D’une part, la radiation. L’atmosphère de Mars est en effet très mince et n’a rien à voir avec celle de notre planète. Le rayonnement cosmique constitue donc une menace pour tous les humains à sa surface – foetus inclus. Les futurs colons connaîtront également une exposition accrue aux rayonnements cosmiques pendant leur voyage vers Mars, ce qui pourrait affecter leur capacité à procréer.

«On sait que les radiations sont néfastes pour les adultes et en particulier pour les cellules reproductrices, les embryons en développement et les fœtus, et sont déjà considérées comme un danger majeur pour la santé des astronautes», notent les chercheurs.

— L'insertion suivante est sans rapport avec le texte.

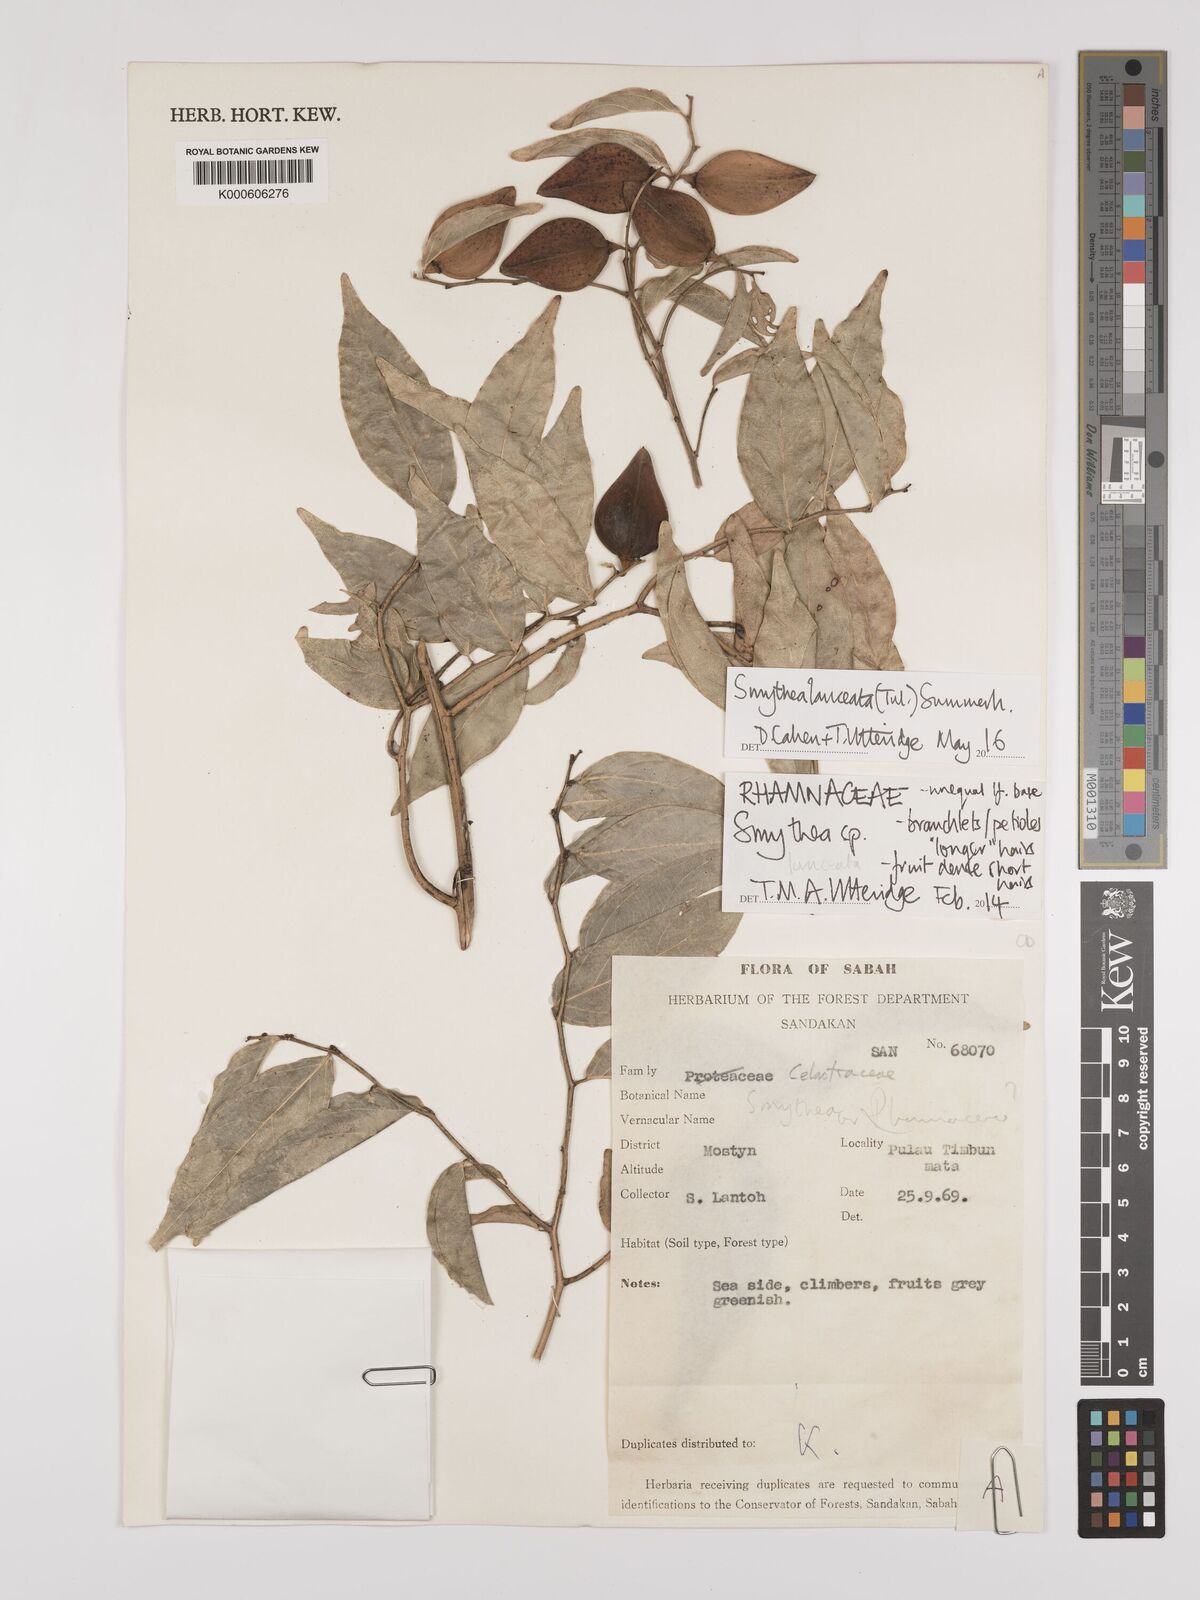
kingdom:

Vient également l’exposition à la microgravité, à la fois pendant le voyage et une fois sur la planète rouge, qui constitue une autre préoccupation majeure. Nous savons déjà qu’elle peut provoquer une perte de masse osseuse et affecter les niveaux de fluides dans les yeux et les moelles épinières des astronautes, conduisant à une perte de la vision. Ajoutez à cela un certain nombre d’autres problèmes de santé potentiels associés à un long voyage dans l’espace – comme l’immunosuppression, les changements du système nerveux, la perte d’audition – et le corps humain n’est plus en état de pouvoir « créer la vie » une fois sur place.

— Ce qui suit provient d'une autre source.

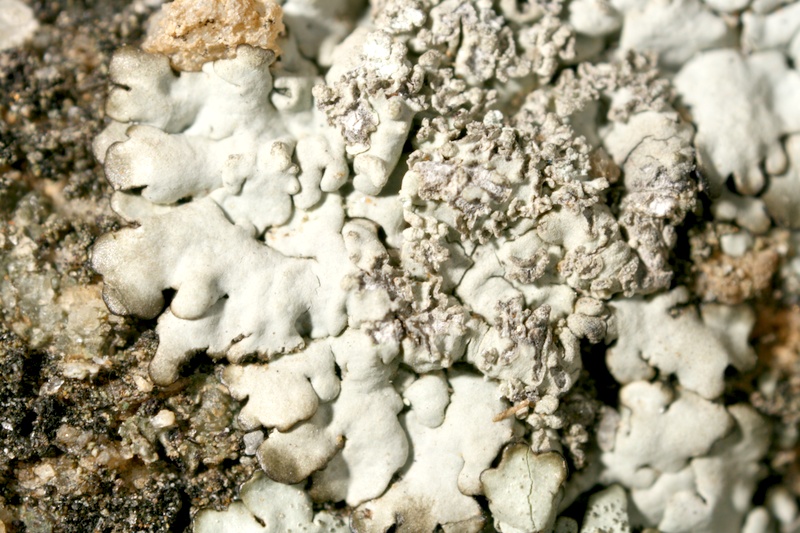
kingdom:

Alors comment faire pour fonder une famille sur Mars ? Modifier son ADN pour être un peu moins « humain », nous dit l’étude. Dans leur article, les chercheurs notent en effet la possibilité d’utiliser l’outil d’édition CRISPR pour manipuler génétiquement les humains afin de surmonter ces obstacles à la reproduction. Cela se traduirait par « la spéciation de l’Homo Sapiens », soit la création d’un nouveau type d’humain, ce qui ouvre un nouvel ensemble de questions éthiques auxquelles le monde devra faire face.

La reproduction « hors monde » n’est donc pas encore pour demain, mais elle reste l’une des nombreuses questions que nous devrons traiter avant que la colonisation de Mars ne soit à notre portée.